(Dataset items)
• • • • •
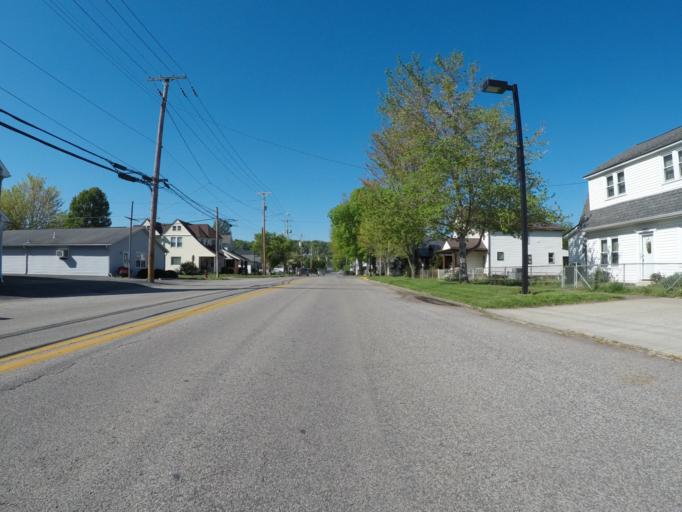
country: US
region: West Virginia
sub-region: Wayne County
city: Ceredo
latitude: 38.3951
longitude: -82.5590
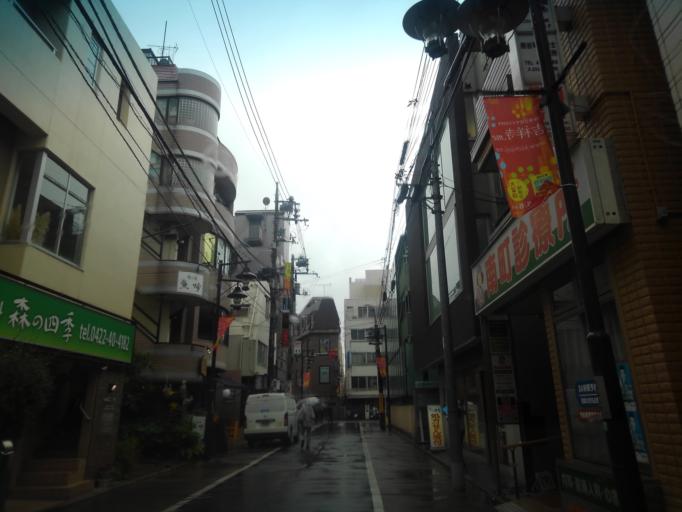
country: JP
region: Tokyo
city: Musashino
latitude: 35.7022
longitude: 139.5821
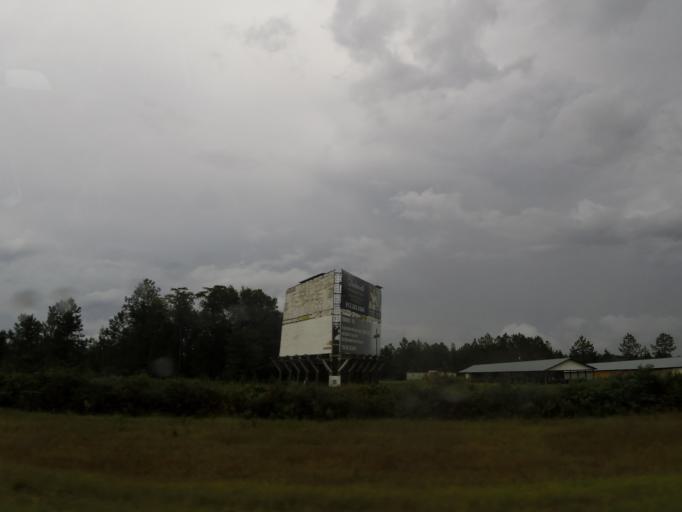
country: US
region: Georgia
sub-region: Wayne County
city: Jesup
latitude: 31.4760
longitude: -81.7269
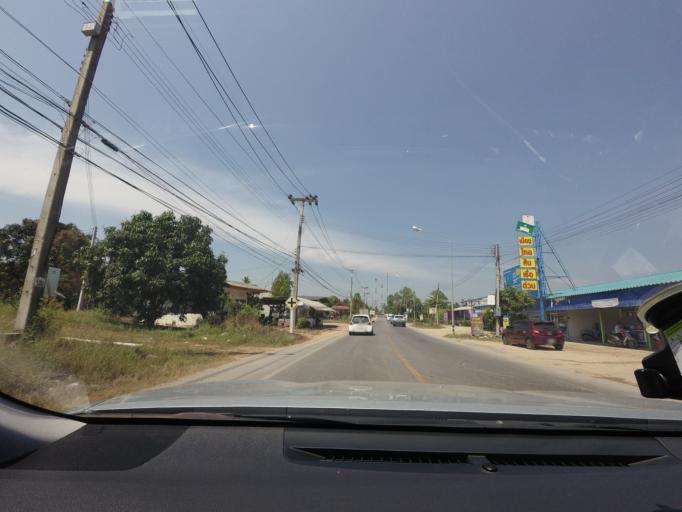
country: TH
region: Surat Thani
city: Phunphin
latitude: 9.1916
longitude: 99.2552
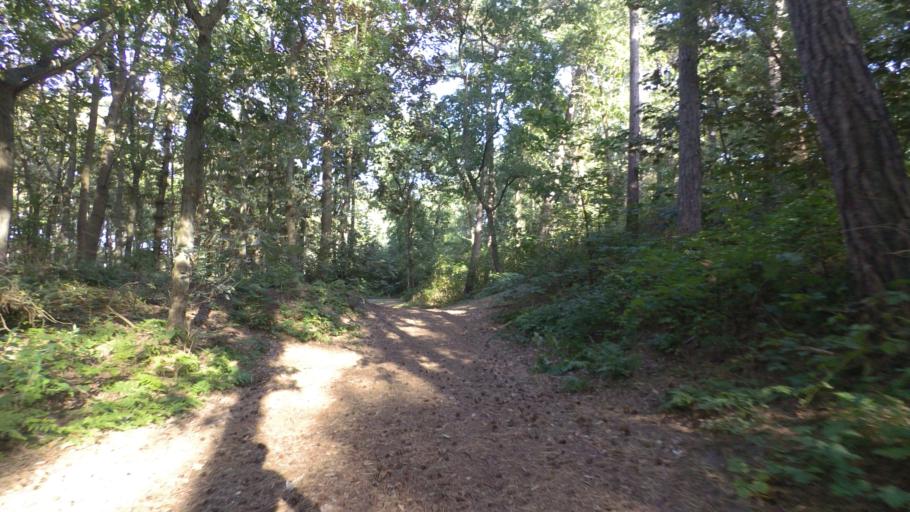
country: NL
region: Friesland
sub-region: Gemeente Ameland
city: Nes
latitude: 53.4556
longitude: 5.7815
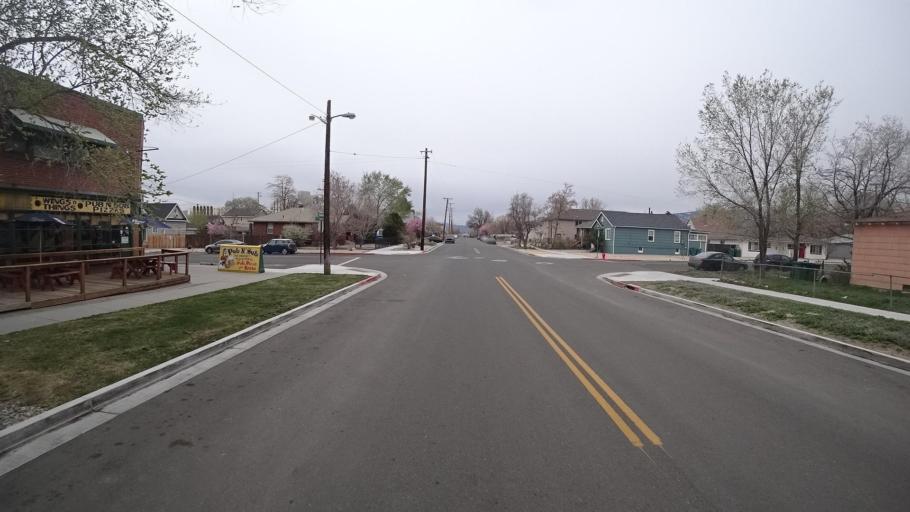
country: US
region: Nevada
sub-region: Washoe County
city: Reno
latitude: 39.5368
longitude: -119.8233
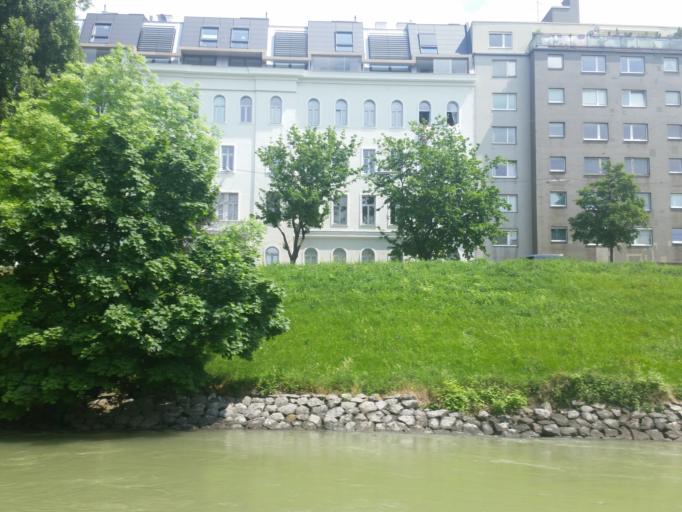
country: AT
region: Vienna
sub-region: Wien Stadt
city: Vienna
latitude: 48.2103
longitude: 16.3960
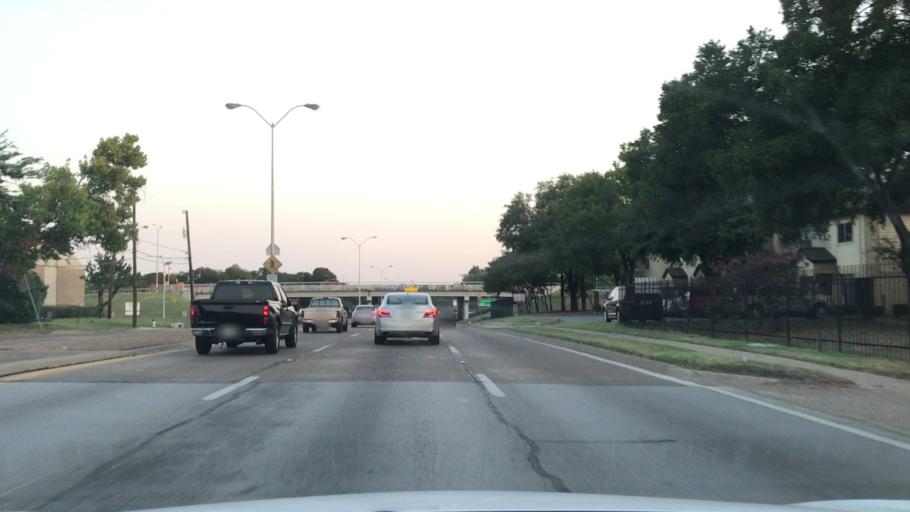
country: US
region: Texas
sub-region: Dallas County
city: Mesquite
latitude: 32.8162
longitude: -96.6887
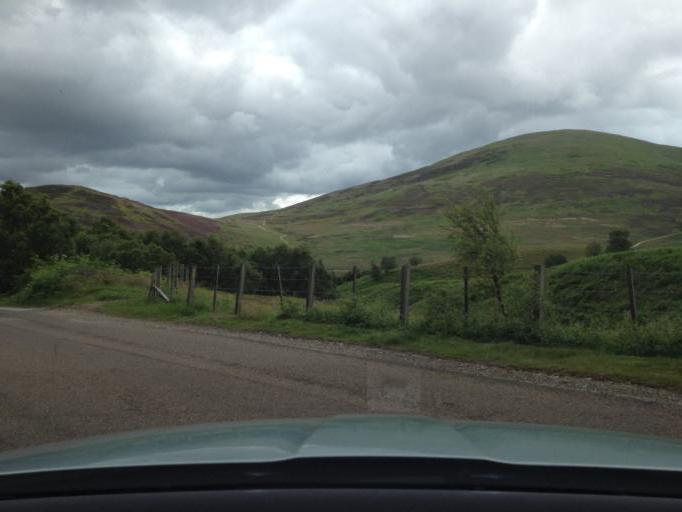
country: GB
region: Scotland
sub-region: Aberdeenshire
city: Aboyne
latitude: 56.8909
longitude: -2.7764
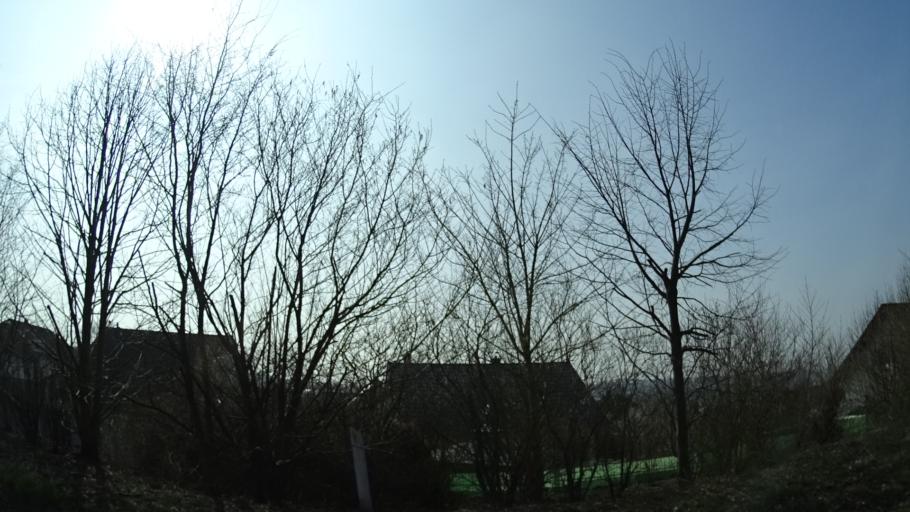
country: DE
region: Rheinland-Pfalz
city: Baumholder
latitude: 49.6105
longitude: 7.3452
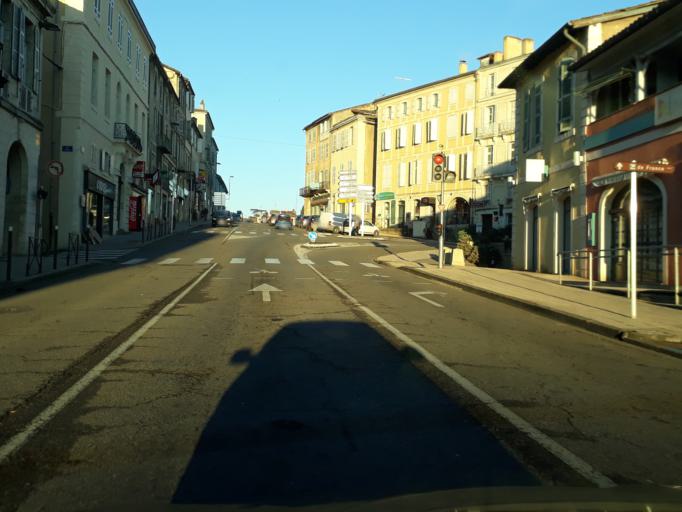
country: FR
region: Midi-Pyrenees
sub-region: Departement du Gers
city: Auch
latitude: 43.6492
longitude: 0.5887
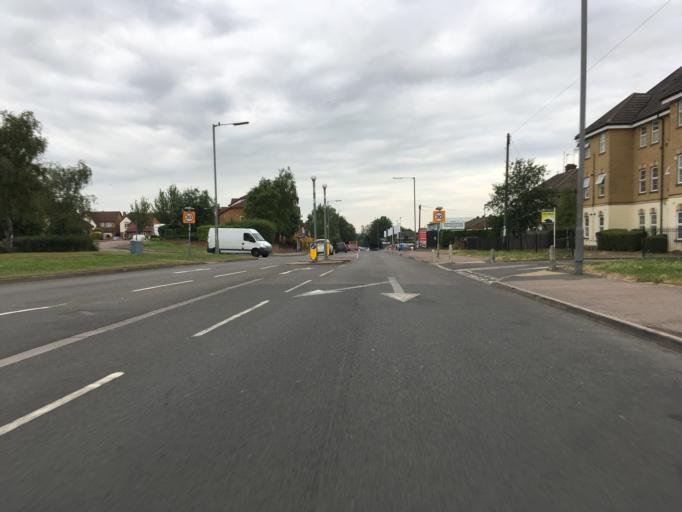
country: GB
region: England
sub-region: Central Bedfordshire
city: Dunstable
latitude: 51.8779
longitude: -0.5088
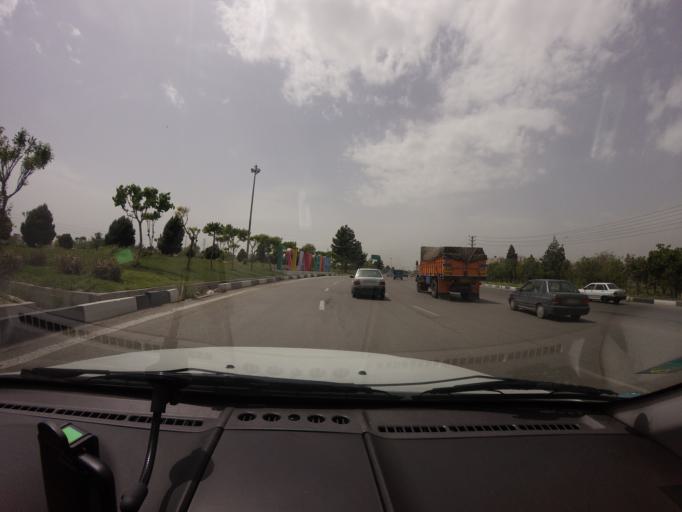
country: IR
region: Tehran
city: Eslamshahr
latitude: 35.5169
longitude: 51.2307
• • • • •
• **Exercise objective**: Give every line of the listing above as a JSON list of strings, one string per line, with blank lines omitted. Leave the pictures out of the answer.

• **Written answer**:
[
  "country: US",
  "region: West Virginia",
  "sub-region: Wayne County",
  "city: Ceredo",
  "latitude: 38.3951",
  "longitude: -82.5590",
  "country: JP",
  "region: Tokyo",
  "city: Musashino",
  "latitude: 35.7022",
  "longitude: 139.5821",
  "country: US",
  "region: Georgia",
  "sub-region: Wayne County",
  "city: Jesup",
  "latitude: 31.4760",
  "longitude: -81.7269",
  "country: TH",
  "region: Surat Thani",
  "city: Phunphin",
  "latitude: 9.1916",
  "longitude: 99.2552",
  "country: NL",
  "region: Friesland",
  "sub-region: Gemeente Ameland",
  "city: Nes",
  "latitude: 53.4556",
  "longitude: 5.7815",
  "country: US",
  "region: Nevada",
  "sub-region: Washoe County",
  "city: Reno",
  "latitude: 39.5368",
  "longitude: -119.8233",
  "country: AT",
  "region: Vienna",
  "sub-region: Wien Stadt",
  "city: Vienna",
  "latitude: 48.2103",
  "longitude: 16.3960",
  "country: US",
  "region: Texas",
  "sub-region: Dallas County",
  "city: Mesquite",
  "latitude: 32.8162",
  "longitude: -96.6887",
  "country: GB",
  "region: Scotland",
  "sub-region: Aberdeenshire",
  "city: Aboyne",
  "latitude: 56.8909",
  "longitude: -2.7764",
  "country: DE",
  "region: Rheinland-Pfalz",
  "city: Baumholder",
  "latitude: 49.6105",
  "longitude: 7.3452",
  "country: FR",
  "region: Midi-Pyrenees",
  "sub-region: Departement du Gers",
  "city: Auch",
  "latitude: 43.6492",
  "longitude: 0.5887",
  "country: GB",
  "region: England",
  "sub-region: Central Bedfordshire",
  "city: Dunstable",
  "latitude: 51.8779",
  "longitude: -0.5088",
  "country: IR",
  "region: Tehran",
  "city: Eslamshahr",
  "latitude: 35.5169",
  "longitude: 51.2307"
]